In your campaign, you called for a one-percent tax on exempt sales tax items to raise $100 million or so. You also pointed out that this won't be enough to avoid cuts in state programs. So you must finesse these differences and come up with an answer when constituents ask: Hey, you raised the taxes and now you are cutting programs we need?
There is also the overwhelmingly Democratic legislature. One of the most important jobs in your administration is going to be director of legislative affairs. You will need someone who is honest, loyal and well-liked among lawmakers, so you would do well to rely on Pagliarini when you put this effort together.
You have to convince lawmakers to put aside their traditional pettiness and self-dealing for the common good. You may even consider joining the Democratic Party.
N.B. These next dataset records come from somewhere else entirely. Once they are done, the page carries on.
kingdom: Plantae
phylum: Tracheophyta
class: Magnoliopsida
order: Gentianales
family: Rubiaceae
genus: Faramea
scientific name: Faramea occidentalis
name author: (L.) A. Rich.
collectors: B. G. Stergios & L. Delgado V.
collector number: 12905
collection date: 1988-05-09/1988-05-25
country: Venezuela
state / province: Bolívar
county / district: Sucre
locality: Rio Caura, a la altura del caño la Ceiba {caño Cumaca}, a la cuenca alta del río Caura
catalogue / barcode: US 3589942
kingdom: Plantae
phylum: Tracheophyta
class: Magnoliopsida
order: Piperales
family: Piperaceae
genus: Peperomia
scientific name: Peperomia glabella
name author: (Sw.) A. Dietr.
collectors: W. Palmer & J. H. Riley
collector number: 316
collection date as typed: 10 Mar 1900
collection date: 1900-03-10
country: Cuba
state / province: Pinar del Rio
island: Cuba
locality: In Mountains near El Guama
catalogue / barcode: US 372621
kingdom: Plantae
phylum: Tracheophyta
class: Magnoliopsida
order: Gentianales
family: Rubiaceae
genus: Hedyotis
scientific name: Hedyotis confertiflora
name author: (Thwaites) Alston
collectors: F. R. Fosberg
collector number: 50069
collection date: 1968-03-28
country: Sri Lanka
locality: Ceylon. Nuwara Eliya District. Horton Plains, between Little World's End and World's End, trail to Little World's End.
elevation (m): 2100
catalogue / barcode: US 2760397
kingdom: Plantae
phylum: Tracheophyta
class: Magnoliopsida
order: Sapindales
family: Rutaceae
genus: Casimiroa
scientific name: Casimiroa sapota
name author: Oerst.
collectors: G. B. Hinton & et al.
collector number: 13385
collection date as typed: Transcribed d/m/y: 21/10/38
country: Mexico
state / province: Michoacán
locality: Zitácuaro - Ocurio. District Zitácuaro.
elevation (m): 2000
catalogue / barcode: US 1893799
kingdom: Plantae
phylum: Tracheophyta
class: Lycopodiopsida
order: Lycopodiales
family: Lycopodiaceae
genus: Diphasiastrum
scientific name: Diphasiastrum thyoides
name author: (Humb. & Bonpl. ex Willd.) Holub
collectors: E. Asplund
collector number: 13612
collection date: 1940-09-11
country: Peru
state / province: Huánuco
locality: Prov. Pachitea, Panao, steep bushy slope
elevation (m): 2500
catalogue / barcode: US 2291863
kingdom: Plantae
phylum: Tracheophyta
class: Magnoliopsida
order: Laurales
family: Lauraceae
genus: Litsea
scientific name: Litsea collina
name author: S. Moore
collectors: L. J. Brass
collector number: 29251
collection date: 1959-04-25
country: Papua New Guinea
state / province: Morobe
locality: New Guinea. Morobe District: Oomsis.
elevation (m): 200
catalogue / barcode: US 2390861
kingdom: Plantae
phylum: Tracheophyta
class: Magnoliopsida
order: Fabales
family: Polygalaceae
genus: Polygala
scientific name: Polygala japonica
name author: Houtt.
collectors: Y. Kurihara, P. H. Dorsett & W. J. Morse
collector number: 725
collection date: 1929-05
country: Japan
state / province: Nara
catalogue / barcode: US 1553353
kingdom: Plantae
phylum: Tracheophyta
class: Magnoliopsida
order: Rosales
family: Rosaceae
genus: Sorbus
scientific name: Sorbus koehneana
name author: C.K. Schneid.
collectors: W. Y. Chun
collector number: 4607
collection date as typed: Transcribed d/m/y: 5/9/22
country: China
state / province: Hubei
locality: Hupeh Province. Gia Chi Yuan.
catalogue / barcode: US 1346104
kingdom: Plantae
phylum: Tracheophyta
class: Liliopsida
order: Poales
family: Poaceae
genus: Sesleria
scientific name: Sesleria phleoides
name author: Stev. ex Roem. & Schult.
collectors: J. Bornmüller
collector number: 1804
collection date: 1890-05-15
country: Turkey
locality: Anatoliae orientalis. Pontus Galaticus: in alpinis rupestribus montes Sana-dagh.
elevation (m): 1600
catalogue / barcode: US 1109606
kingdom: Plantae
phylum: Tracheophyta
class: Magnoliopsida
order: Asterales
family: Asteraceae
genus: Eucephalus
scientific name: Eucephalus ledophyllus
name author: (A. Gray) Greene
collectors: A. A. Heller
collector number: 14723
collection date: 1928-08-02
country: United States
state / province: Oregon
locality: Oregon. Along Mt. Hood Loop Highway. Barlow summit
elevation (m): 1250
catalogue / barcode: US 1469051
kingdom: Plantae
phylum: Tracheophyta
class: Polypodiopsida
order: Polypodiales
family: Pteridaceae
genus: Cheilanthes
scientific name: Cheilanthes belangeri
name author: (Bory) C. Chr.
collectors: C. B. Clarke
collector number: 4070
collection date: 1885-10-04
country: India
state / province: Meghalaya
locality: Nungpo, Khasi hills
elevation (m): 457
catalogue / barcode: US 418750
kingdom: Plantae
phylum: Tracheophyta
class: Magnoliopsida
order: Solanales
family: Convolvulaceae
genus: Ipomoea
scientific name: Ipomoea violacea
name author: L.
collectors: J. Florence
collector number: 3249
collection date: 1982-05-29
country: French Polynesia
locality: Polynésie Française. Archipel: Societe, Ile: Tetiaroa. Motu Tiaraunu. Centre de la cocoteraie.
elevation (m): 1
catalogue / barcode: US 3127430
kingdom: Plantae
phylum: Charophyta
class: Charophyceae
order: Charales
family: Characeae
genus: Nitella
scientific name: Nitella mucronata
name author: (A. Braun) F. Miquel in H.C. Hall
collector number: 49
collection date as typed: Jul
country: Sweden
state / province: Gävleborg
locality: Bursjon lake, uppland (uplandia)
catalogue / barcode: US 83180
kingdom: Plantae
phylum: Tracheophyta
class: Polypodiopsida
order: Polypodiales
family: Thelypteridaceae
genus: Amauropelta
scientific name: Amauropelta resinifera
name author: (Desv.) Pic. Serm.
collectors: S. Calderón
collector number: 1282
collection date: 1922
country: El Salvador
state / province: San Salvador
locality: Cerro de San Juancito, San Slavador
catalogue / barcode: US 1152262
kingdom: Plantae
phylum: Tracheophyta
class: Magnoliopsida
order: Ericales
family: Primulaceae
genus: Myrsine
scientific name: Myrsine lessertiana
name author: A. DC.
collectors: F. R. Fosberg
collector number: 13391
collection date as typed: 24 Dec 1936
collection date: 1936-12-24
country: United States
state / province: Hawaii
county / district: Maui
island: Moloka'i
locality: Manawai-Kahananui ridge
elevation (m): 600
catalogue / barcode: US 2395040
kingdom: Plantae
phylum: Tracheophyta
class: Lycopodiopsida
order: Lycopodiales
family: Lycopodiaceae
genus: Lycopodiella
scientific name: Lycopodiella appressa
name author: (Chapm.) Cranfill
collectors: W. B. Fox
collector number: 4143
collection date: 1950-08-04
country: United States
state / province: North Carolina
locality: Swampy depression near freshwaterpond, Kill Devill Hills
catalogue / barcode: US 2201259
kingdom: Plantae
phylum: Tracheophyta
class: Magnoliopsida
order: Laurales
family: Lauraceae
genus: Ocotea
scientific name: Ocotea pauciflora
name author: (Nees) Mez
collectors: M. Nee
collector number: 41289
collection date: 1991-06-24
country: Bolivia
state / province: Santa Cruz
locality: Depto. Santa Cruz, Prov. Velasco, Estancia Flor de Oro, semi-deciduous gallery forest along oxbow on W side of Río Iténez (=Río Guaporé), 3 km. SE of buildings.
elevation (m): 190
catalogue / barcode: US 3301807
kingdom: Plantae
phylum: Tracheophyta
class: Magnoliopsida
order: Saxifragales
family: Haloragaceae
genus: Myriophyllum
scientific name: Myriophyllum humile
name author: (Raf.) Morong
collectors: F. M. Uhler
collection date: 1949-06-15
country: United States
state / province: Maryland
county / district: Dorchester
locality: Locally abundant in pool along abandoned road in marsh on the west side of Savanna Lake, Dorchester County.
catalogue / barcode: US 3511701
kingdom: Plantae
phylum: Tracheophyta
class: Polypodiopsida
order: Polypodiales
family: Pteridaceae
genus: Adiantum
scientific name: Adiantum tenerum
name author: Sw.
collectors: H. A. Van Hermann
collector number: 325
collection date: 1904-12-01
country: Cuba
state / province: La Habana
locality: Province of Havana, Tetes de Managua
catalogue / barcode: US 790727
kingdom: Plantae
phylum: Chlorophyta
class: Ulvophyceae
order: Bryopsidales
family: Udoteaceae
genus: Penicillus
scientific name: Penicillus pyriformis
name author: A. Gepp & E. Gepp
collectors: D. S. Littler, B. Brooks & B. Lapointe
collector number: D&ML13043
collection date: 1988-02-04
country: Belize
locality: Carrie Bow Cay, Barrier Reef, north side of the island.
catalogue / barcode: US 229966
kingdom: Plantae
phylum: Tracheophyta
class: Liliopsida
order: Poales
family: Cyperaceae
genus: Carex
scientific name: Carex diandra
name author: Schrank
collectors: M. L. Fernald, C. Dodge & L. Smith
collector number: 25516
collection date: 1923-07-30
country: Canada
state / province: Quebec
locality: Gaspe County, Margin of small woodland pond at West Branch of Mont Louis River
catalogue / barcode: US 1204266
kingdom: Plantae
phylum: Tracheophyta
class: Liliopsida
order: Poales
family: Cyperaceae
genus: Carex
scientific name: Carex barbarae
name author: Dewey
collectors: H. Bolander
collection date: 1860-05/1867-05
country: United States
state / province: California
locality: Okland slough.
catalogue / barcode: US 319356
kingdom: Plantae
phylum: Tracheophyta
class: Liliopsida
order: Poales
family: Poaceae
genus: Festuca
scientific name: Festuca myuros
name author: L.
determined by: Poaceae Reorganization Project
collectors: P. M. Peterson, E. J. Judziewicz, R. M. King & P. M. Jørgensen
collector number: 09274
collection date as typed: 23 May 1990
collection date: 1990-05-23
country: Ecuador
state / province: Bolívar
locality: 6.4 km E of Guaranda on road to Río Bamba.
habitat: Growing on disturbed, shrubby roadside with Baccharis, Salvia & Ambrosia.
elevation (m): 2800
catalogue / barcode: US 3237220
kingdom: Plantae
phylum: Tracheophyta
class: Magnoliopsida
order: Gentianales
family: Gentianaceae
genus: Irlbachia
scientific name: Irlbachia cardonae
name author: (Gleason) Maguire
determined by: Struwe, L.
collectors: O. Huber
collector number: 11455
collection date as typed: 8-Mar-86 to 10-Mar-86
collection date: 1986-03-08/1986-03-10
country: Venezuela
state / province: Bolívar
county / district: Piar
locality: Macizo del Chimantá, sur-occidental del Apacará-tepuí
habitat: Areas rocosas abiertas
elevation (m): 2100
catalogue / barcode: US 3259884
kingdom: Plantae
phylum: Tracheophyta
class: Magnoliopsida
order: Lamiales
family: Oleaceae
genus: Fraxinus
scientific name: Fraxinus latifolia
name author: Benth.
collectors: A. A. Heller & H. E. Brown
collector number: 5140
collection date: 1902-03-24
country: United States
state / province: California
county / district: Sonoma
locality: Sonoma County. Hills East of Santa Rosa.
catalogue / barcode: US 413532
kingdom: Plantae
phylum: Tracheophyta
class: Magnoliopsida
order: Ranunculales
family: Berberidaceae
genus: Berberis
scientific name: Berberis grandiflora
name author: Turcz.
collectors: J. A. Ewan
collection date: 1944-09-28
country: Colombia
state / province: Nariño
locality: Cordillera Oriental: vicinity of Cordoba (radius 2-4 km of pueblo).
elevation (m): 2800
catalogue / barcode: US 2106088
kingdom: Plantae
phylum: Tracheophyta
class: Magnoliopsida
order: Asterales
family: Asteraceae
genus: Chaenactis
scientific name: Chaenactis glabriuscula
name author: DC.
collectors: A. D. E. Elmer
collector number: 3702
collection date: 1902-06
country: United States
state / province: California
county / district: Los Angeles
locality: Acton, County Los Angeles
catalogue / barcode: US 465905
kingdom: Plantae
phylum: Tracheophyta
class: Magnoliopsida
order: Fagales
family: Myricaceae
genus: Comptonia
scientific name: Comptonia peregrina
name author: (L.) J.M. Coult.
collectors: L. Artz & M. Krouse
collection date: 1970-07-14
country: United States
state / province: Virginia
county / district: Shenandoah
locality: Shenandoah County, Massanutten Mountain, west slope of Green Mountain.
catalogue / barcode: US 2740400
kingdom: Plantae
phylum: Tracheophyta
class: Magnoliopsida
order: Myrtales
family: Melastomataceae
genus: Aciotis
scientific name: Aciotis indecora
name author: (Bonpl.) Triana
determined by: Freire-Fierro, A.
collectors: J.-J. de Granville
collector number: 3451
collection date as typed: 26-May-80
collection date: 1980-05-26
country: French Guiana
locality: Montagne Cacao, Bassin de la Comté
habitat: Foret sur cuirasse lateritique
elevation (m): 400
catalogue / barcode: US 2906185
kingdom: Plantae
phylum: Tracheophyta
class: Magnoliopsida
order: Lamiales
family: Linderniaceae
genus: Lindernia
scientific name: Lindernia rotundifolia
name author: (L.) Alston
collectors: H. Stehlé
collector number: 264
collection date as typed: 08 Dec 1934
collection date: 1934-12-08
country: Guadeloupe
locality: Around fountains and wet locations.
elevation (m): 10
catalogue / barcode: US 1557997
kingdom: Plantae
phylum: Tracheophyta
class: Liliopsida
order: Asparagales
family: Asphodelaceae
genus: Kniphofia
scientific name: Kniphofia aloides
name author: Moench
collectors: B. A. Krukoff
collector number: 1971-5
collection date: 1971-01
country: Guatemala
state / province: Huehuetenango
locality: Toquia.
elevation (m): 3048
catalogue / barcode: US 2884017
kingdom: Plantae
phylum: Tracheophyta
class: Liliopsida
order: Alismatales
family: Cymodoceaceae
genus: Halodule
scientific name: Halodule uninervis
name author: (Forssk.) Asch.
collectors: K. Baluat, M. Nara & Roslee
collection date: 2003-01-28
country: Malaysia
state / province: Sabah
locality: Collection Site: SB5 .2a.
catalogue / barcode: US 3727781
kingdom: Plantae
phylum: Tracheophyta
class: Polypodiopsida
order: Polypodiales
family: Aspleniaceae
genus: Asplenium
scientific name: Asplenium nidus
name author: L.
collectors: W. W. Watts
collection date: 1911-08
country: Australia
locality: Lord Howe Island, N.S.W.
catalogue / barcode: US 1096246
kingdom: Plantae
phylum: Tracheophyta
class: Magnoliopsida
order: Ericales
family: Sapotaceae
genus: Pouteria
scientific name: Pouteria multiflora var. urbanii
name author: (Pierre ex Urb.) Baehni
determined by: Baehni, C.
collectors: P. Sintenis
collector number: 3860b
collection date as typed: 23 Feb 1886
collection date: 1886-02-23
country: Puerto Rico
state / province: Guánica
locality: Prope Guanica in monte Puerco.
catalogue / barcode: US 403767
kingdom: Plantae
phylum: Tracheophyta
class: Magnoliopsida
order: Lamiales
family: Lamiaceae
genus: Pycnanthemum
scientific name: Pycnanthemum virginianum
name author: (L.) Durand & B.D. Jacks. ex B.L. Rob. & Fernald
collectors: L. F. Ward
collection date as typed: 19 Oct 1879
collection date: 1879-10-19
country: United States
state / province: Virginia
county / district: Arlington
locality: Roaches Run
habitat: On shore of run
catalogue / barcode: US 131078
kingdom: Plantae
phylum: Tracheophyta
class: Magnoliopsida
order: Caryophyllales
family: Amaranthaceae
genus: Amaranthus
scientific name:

Your father was governor in the 1960s under the New Frontier and Great Society Kennedy and Johnson administrations. He was part of a forward-looking group of New England governors who worked well together. They were Republicans like your dad, John Volpe of Massachusetts and Hugh Gregg of New Hampshire. And they were Democrats Ken Curtis of Maine, John Dempsey of Connecticut and in Vermont, Phil Hoff, the grand old man of New England liberalism, who is still kicking at age 86.
Your have a friend in President Barack Obama, but the federal government is in no shape to be as generous to the states as it was in your father's era. There are glimmers of hope. Our economy is slowing rebounding. Tax revenues are inching up. Some businesses are finally hiring.
Now our fate is yours. Rhode Islanders have little choice but to wish you luck. You are going to need it.